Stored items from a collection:
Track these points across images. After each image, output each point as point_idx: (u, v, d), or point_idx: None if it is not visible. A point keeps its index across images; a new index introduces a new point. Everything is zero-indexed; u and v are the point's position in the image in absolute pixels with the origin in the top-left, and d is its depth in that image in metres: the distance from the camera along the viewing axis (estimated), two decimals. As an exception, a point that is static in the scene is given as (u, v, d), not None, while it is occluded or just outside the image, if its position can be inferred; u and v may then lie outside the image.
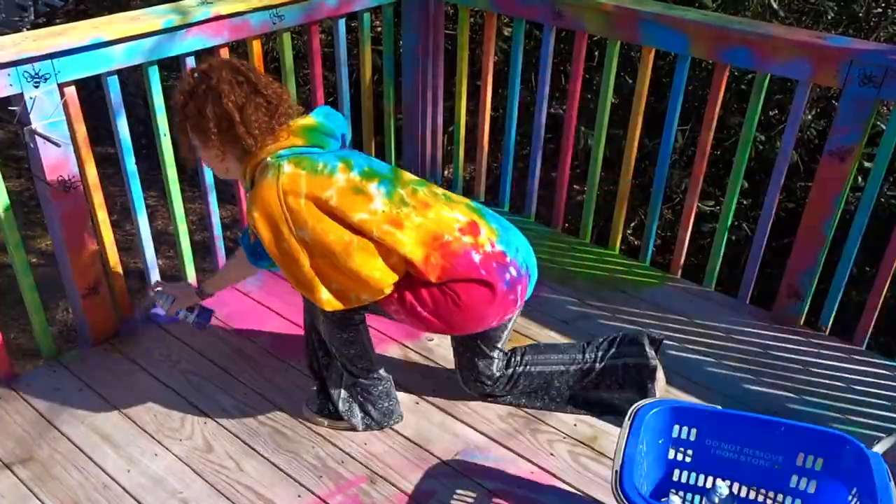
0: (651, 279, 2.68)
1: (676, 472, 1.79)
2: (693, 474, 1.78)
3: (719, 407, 1.79)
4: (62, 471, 1.97)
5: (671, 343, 2.38)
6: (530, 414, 2.13)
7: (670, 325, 2.47)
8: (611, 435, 2.07)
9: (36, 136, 2.08)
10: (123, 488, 1.92)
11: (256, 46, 2.49)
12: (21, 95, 2.02)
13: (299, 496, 1.91)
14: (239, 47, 2.60)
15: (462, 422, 2.11)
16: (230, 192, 2.97)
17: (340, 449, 2.03)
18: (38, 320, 2.29)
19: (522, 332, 2.43)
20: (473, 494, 1.91)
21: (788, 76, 2.29)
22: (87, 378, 2.26)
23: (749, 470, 1.74)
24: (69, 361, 2.32)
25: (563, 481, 1.95)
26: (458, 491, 1.92)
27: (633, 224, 3.48)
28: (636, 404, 1.72)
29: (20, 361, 2.35)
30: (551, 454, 2.02)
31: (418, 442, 2.05)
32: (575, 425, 2.10)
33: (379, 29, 3.07)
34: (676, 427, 1.75)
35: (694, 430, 1.74)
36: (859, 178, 2.58)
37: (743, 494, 1.76)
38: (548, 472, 1.97)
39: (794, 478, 1.72)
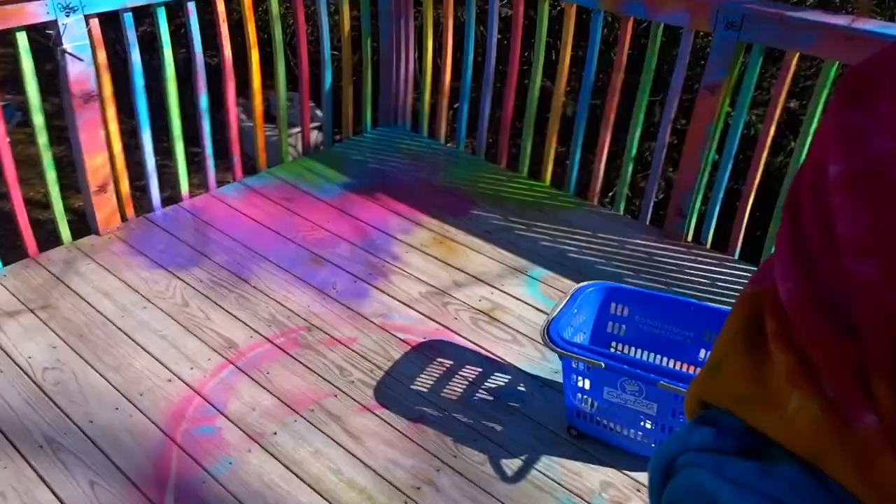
0: (570, 204, 3.15)
1: (613, 343, 2.12)
2: (627, 347, 2.12)
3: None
4: (71, 313, 2.50)
5: (572, 249, 2.85)
6: (441, 289, 2.62)
7: (576, 237, 2.93)
8: (508, 308, 2.54)
9: (66, 55, 2.63)
10: (117, 326, 2.45)
11: (245, -5, 3.02)
12: (56, 22, 2.57)
13: (251, 336, 2.42)
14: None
15: (388, 294, 2.60)
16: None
17: (289, 309, 2.54)
18: (58, 210, 2.83)
19: (450, 238, 2.92)
20: (387, 341, 2.40)
21: (674, 24, 2.75)
22: (95, 256, 2.79)
23: (668, 343, 2.05)
24: (80, 244, 2.86)
25: (462, 336, 2.43)
26: (374, 337, 2.41)
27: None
28: (577, 285, 2.07)
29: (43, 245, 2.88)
30: (455, 318, 2.50)
31: (351, 306, 2.55)
32: (480, 300, 2.58)
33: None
34: (612, 304, 2.08)
35: (627, 308, 2.06)
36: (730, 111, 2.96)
37: (663, 364, 2.06)
38: (450, 329, 2.45)
39: (703, 351, 2.02)
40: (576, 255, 2.82)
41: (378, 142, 3.68)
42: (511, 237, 2.93)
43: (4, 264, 2.71)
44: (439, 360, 2.33)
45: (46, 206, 2.91)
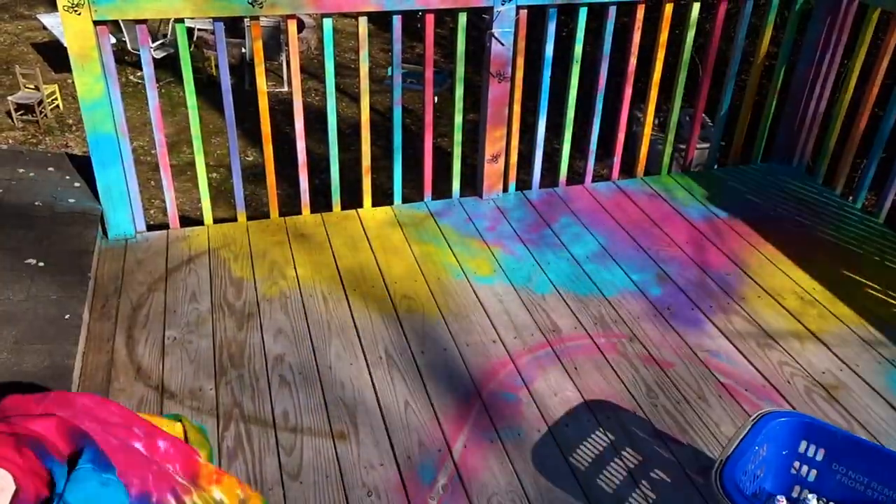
0: None
1: (797, 488, 1.79)
2: (814, 496, 1.76)
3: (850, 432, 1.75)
4: (434, 254, 2.85)
5: None
6: (781, 346, 2.44)
7: None
8: (854, 392, 2.27)
9: (493, 38, 2.96)
10: (469, 282, 2.74)
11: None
12: (492, 8, 2.90)
13: (575, 328, 2.51)
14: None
15: (721, 332, 2.50)
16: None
17: (618, 314, 2.58)
18: (456, 168, 3.22)
19: (814, 296, 2.66)
20: (704, 378, 2.31)
21: None
22: (471, 213, 3.13)
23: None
24: (464, 201, 3.22)
25: (789, 404, 2.24)
26: (693, 370, 2.34)
27: None
28: (762, 410, 1.74)
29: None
30: (788, 382, 2.31)
31: (680, 331, 2.51)
32: (823, 373, 2.34)
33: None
34: (804, 443, 1.74)
35: (822, 451, 1.73)
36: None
37: None
38: (778, 391, 2.28)
39: None
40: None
41: (764, 176, 3.47)
42: (887, 314, 2.58)
43: (404, 201, 3.19)
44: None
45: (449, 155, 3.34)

The task
Among the lines above, the one with "19: (522, 332, 2.43)" opens the part to repeat and the one with "41: (378, 142, 3.68)" closes it; repeat only that part exactly, with no pictures.

Answer for this exercise
19: (522, 332, 2.43)
20: (473, 494, 1.91)
21: (788, 76, 2.29)
22: (87, 378, 2.26)
23: (749, 470, 1.74)
24: (69, 361, 2.32)
25: (563, 481, 1.95)
26: (458, 491, 1.92)
27: (633, 224, 3.48)
28: (636, 404, 1.72)
29: (20, 361, 2.35)
30: (551, 454, 2.02)
31: (418, 442, 2.05)
32: (575, 425, 2.10)
33: (379, 29, 3.07)
34: (676, 427, 1.75)
35: (694, 430, 1.74)
36: (859, 178, 2.58)
37: (743, 494, 1.76)
38: (548, 472, 1.97)
39: (794, 478, 1.72)
0: (570, 204, 3.15)
1: (613, 343, 2.12)
2: (627, 347, 2.12)
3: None
4: (71, 313, 2.50)
5: (572, 249, 2.85)
6: (441, 289, 2.62)
7: (576, 237, 2.93)
8: (508, 308, 2.54)
9: (66, 55, 2.63)
10: (117, 326, 2.45)
11: (245, -5, 3.02)
12: (56, 22, 2.57)
13: (251, 336, 2.42)
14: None
15: (388, 294, 2.60)
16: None
17: (289, 309, 2.54)
18: (58, 210, 2.83)
19: (450, 238, 2.92)
20: (387, 341, 2.40)
21: (674, 24, 2.75)
22: (95, 256, 2.79)
23: (668, 343, 2.05)
24: (80, 244, 2.86)
25: (462, 336, 2.43)
26: (374, 337, 2.41)
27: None
28: (577, 285, 2.07)
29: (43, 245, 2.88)
30: (455, 318, 2.50)
31: (351, 306, 2.55)
32: (480, 300, 2.58)
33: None
34: (612, 304, 2.08)
35: (627, 308, 2.06)
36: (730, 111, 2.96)
37: (663, 364, 2.06)
38: (450, 329, 2.45)
39: (703, 351, 2.02)
40: (576, 255, 2.82)
41: (378, 142, 3.68)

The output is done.